==== Records

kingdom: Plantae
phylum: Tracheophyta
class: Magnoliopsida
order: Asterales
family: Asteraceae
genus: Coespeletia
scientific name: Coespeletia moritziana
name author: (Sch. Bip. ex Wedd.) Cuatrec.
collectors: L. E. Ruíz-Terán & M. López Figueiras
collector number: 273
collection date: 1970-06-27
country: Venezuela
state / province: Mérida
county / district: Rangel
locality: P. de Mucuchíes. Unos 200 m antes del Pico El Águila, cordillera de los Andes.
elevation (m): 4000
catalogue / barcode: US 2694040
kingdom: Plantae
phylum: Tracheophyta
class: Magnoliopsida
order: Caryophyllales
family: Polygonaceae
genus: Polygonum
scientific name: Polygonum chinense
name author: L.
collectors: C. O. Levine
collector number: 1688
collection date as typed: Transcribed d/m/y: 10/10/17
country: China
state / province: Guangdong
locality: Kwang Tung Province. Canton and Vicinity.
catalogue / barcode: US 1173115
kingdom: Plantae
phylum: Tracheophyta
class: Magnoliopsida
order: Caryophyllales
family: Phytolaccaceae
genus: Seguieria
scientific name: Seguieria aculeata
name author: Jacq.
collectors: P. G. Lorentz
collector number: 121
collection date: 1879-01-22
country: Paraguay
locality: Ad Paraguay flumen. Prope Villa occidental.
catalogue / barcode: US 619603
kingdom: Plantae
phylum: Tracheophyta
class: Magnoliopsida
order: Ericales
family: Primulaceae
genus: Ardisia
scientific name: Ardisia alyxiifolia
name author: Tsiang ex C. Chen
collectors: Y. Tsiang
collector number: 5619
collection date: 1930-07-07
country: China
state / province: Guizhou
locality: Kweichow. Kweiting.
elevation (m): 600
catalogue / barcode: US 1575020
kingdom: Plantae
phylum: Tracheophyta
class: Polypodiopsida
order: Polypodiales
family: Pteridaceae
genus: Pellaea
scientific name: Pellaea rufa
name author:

========

Your task → Reproduce all of the material above line for line, changing nothing.

Answer below →
kingdom: Plantae
phylum: Tracheophyta
class: Magnoliopsida
order: Asterales
family: Asteraceae
genus: Coespeletia
scientific name: Coespeletia moritziana
name author: (Sch. Bip. ex Wedd.) Cuatrec.
collectors: L. E. Ruíz-Terán & M. López Figueiras
collector number: 273
collection date: 1970-06-27
country: Venezuela
state / province: Mérida
county / district: Rangel
locality: P. de Mucuchíes. Unos 200 m antes del Pico El Águila, cordillera de los Andes.
elevation (m): 4000
catalogue / barcode: US 2694040
kingdom: Plantae
phylum: Tracheophyta
class: Magnoliopsida
order: Caryophyllales
family: Polygonaceae
genus: Polygonum
scientific name: Polygonum chinense
name author: L.
collectors: C. O. Levine
collector number: 1688
collection date as typed: Transcribed d/m/y: 10/10/17
country: China
state / province: Guangdong
locality: Kwang Tung Province. Canton and Vicinity.
catalogue / barcode: US 1173115
kingdom: Plantae
phylum: Tracheophyta
class: Magnoliopsida
order: Caryophyllales
family: Phytolaccaceae
genus: Seguieria
scientific name: Seguieria aculeata
name author: Jacq.
collectors: P. G. Lorentz
collector number: 121
collection date: 1879-01-22
country: Paraguay
locality: Ad Paraguay flumen. Prope Villa occidental.
catalogue / barcode: US 619603
kingdom: Plantae
phylum: Tracheophyta
class: Magnoliopsida
order: Ericales
family: Primulaceae
genus: Ardisia
scientific name: Ardisia alyxiifolia
name author: Tsiang ex C. Chen
collectors: Y. Tsiang
collector number: 5619
collection date: 1930-07-07
country: China
state / province: Guizhou
locality: Kweichow. Kweiting.
elevation (m): 600
catalogue / barcode: US 1575020
kingdom: Plantae
phylum: Tracheophyta
class: Polypodiopsida
order: Polypodiales
family: Pteridaceae
genus: Pellaea
scientific name: Pellaea rufa
name author:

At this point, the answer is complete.